…more or less.
That’s quite the editorialised title 😆. But not far off.
The grounding of the ferry Aratere began with a “turn execute” command being pushed 36 seconds late, sending the ship’s autopilot onto a course crew didn’t know how to stop, a preliminary report has found.
The report showed the crew did not know how to take back control from the autopilot, and it took about two minutes before the ship was brought back under manual control.
It says it was a new steering system installed 3 weeks earlier. A bit crazy that hitting a button 30 seconds late caused a course that when undone in 2 minutes still wasn’t able to prevent a grounding even with engines put into reverse as soon as they could.
Tell me it wasn’t made by Boeing pls
Maybe we don’t know everything yet & thats just employees and/or company covering for themselves.
Seafolk likes to talk about mermaids & evil sentient autopilots.Tho not having 3 minutes of buffer at the start of the journey/when hitting autopilot sounds wild.
Unless this was autopilot for the port, but the pic doesn’t seem like it.Also, I was under the impression that any autopilots from the least 50 years were dynamic (ie at least manoeuvering between gps locations, not holding fixed azimuths for certain periods of time), but I don’t actually know much about big ships.
Ah this makes more sense. Thanks for watching the video for us! Can we just sail straight to Blenheim and avoid all that sailing close to land, instead of navigating the sounds…
There’s been so many proposals to do that, and they’ve never managed to get into proper planning phases before getting canned for one reason or another.
Yeah I know. But the current route just seems dumb.
This is a really good write up of the last time the Clifford Bay plan was canned; includes a map of the route and a summary of the economies of it all.
And in the comments section this popped out from someone - which with the benefit of hindsight we can see was not true in the long-term.
3. The supposed costs of “upgrading” Picton were massively over stated and were in fact only actually 50% of the supposed cast in stone costs given by some consultancy company in 2012, so Picton is actually the cheaper option.
Yeah, I also see in the comments some disapproval at the freight industry not wanting to pay, claiming they get the benefits.
I disagree with that assessment. The freight companies don’t get the benefit of shorter routes, what they get is competition forcing prices down on those routes because costs have dropped. The economic benefits aren’t to the freight companies, it is a wider economic benefit of cheaper freight and more efficient transfer of freight that is spread across many companies and individuals. Hence why it doesn’t make sense for freight companies to pay for, but does make sense for a government to invest in.

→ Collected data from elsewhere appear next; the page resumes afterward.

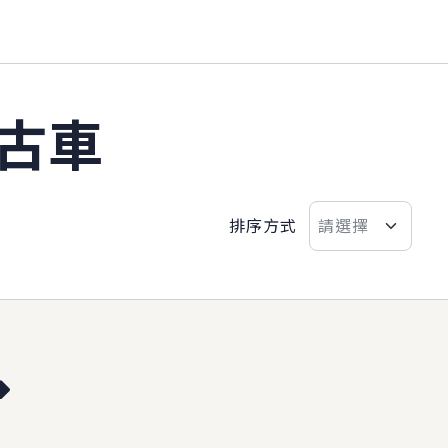
古車
排序方式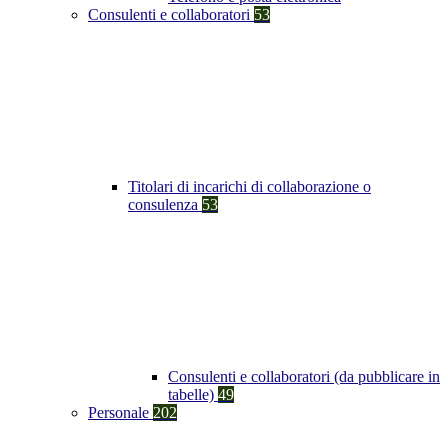
Consulenti e collaboratori
53
Titolari di incarichi di collaborazione o
consulenza
53
Consulenti e collaboratori (da pubblicare in
tabelle)
49
Personale
202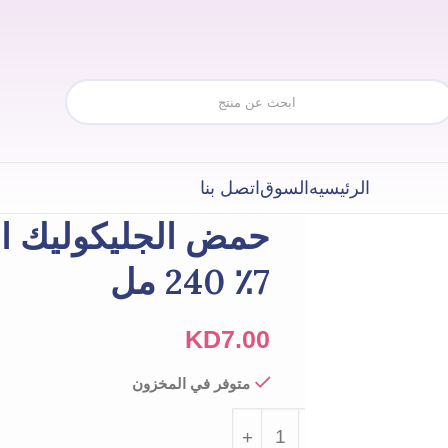
الرئيسيه
السوق
اتصل بنا
حمض الجليكوليك ال
7٪ 240 مل
KD
7.00
متوفر في المخزون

Oh I don’t disagree at all, but the problem is the National Party scupper any public investment in these services, eg:
https://www.nzherald.co.nz/nz/interisland-ferries-to-stick-with-picton/POXPKGCRWSTJ6HAOXGNQKJG3YI/
That system sounds like a bit of a nightmare to use. And worse to turn off.
The title is actually pretty close, it sounds like nobody knew how the helm system worked, nobody had been trained, and people were frantically pressing buttons trying to get control back.
Also, the vessel was doing freight only crossings and taking the long way across the strait via outer Queen Charlotte sound, because Kiwirail didn’t trust the boat, in particular the transmission.
I’m sailing across the strait Saturday, wish me luck!
Well turns out they had a pretty fuckin great reason not to trust this boat lmao
I always figure the best time to travel is just after an incident like this, when everyone is trying not to have a second incident.
Third incident, this is the second major fuck up in recent time.
And I was on the boat for the first one.
Maybe you’re bad luck?
We’ll find out, I guess.
I kinda feel like in Ferry Driving 101, Section 1a, Paragraph 1 is: How to Steer The Thing.
Steering it wasn’t the issue, it was how to actually take control from the autopilot.